⟨
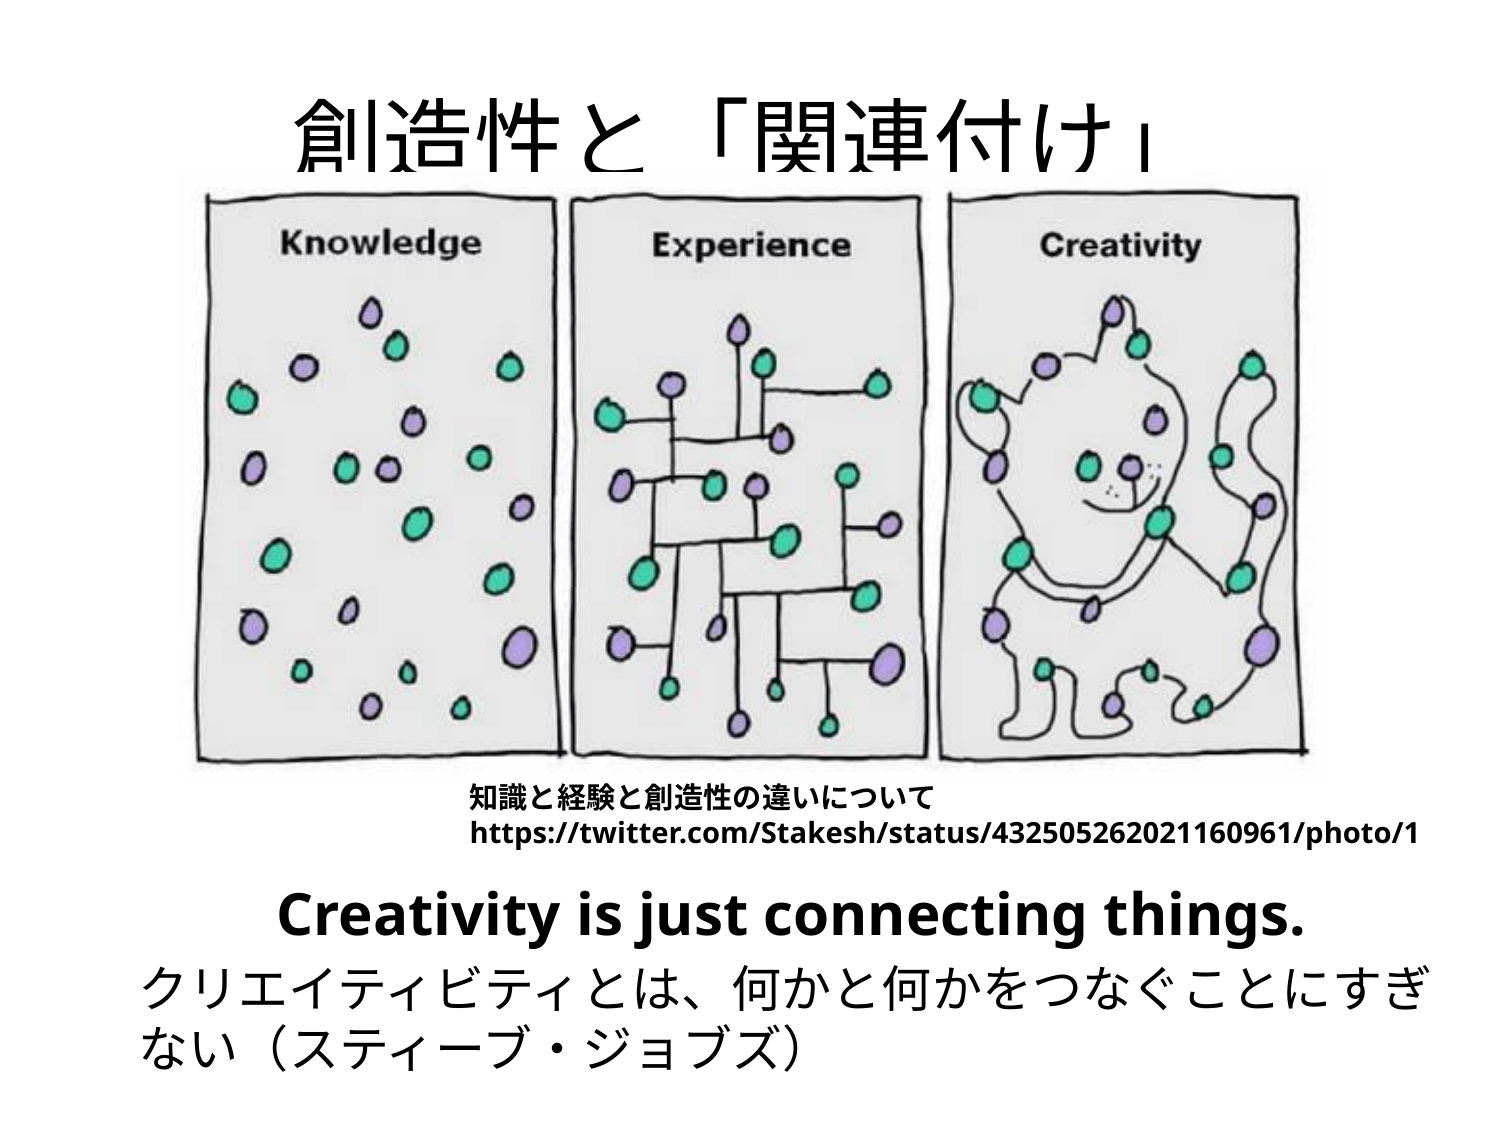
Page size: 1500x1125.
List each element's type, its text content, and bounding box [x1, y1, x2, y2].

picture [177, 172, 1329, 778]
title 創造性と「関連付け」 [75, 45, 1425, 233]
list Creativity is just connecting things. クリエイティビティとは、何かと何かをつなぐことにすぎない（スティーブ・ジョブズ） [123, 869, 1474, 1106]
text_box 知識と経験と創造性の違いについて https://twitter.com/Stakesh/status/432505262021160961/photo/1 [454, 772, 1437, 892]
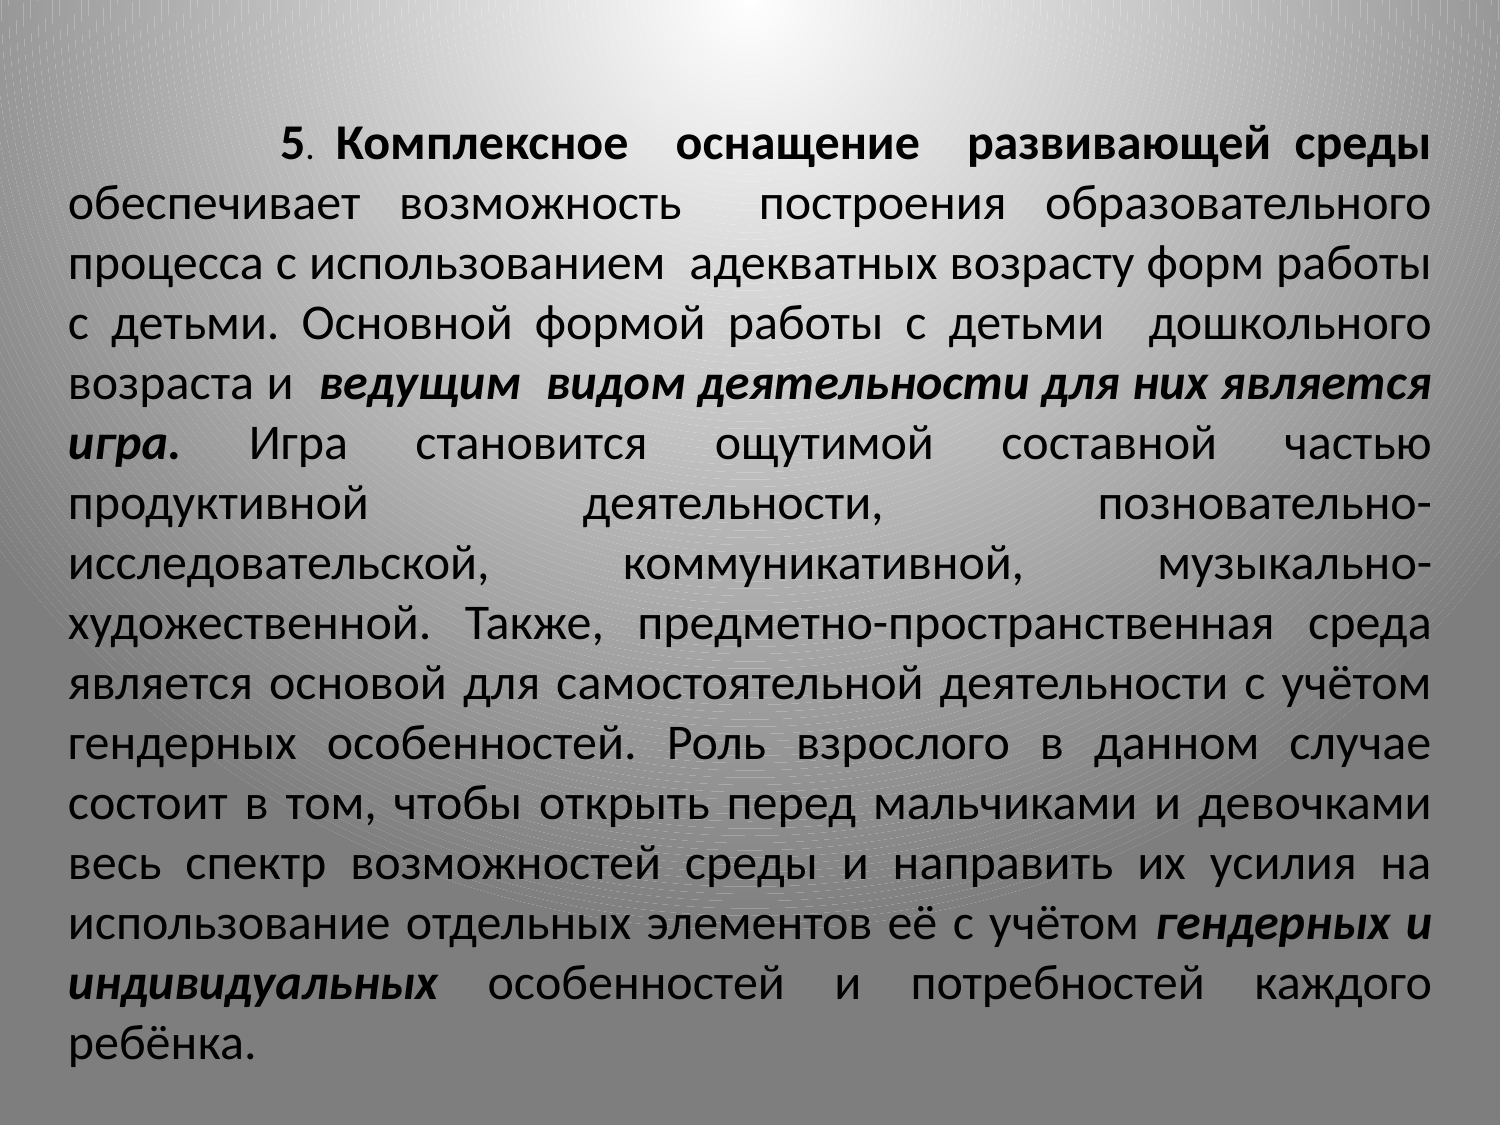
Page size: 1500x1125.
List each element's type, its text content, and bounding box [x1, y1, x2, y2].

text_box 5. Комплексное оснащение развивающей среды обеспечивает возможность построения образовательного процесса с использованием адекватных возрасту форм работы с детьми. Основной формой работы с детьми дошкольного возраста и ведущим видом деятельности для них является игра. Игра становится ощутимой составной частью продуктивной деятельности, позновательно-исследовательской, коммуникативной, музыкально-художественной. Также, предметно-пространственная среда является основой для самостоятельной деятельности с учётом гендерных особенностей. Роль взрослого в данном случае состоит в том, чтобы открыть перед мальчиками и девочками весь спектр возможностей среды и направить их усилия на использование отдельных элементов её с учётом гендерных и индивидуальных особенностей и потребностей каждого ребёнка. [53, 101, 1447, 1077]
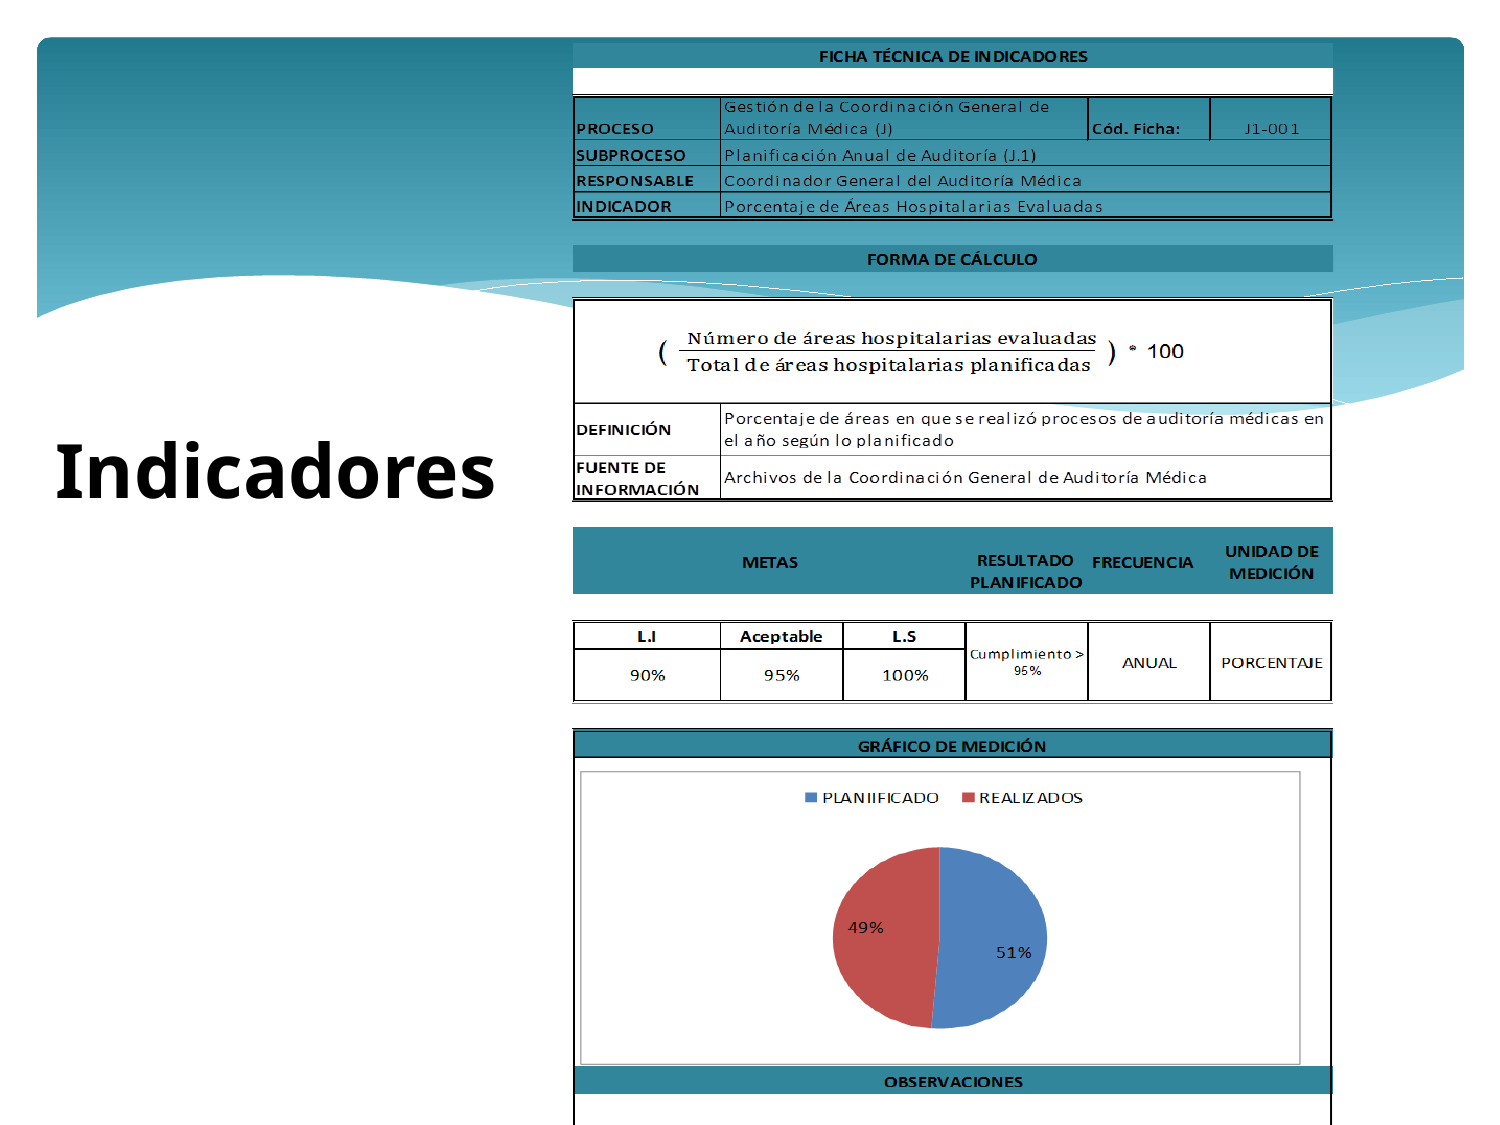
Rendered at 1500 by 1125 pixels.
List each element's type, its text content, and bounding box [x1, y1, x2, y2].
⟩
▶ [Task details]:
Retype each entry exactly as it appears, excluding any image.

▶ [Exercise output]:
Page size: 1500x1125.
List each element's type, its text content, and bounding box [x1, y1, x2, y2].

picture [177, 172, 1329, 778]
title 創造性と「関連付け」 [75, 45, 1425, 233]
list Creativity is just connecting things. クリエイティビティとは、何かと何かをつなぐことにすぎない（スティーブ・ジョブズ） [123, 869, 1474, 1106]
text_box 知識と経験と創造性の違いについて https://twitter.com/Stakesh/status/432505262021160961/photo/1 [454, 772, 1437, 892]
Page size: 1500x1125.
List each element's type, its text content, and bounding box [x1, y1, x2, y2].

text_box 5. Комплексное оснащение развивающей среды обеспечивает возможность построения образовательного процесса с использованием адекватных возрасту форм работы с детьми. Основной формой работы с детьми дошкольного возраста и ведущим видом деятельности для них является игра. Игра становится ощутимой составной частью продуктивной деятельности, позновательно-исследовательской, коммуникативной, музыкально-художественной. Также, предметно-пространственная среда является основой для самостоятельной деятельности с учётом гендерных особенностей. Роль взрослого в данном случае состоит в том, чтобы открыть перед мальчиками и девочками весь спектр возможностей среды и направить их усилия на использование отдельных элементов её с учётом гендерных и индивидуальных особенностей и потребностей каждого ребёнка. [53, 101, 1447, 1077]
Rendered at 1500 by 1125 pixels.
List each element's type, its text content, and bounding box [x1, y1, x2, y2].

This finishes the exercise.